Type out all the records word for word. Any pictures are to be left out.

==== Input material

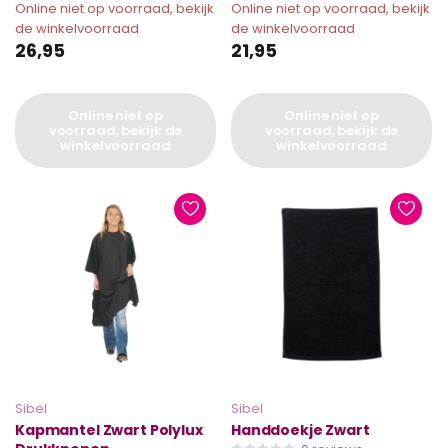
Online niet op voorraad, bekijk
Online niet op voorraad, bekijk
de winkelvoorraad
de winkelvoorraad
26,95
21,95
Online niet op
Online niet op
voorraad, bekijk de
voorraad, bekijk de
winkelvoorraad
winkelvoorraad
Sibel
Sibel
Kapmantel Zwart Polylux
Handdoekje Zwart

========

* Solution for this task *
Online niet op voorraad, bekijk
Online niet op voorraad, bekijk
de winkelvoorraad
de winkelvoorraad
26,95
21,95
Online niet op
Online niet op
voorraad, bekijk de
voorraad, bekijk de
winkelvoorraad
winkelvoorraad
Sibel
Sibel
Kapmantel Zwart Polylux
Handdoekje Zwart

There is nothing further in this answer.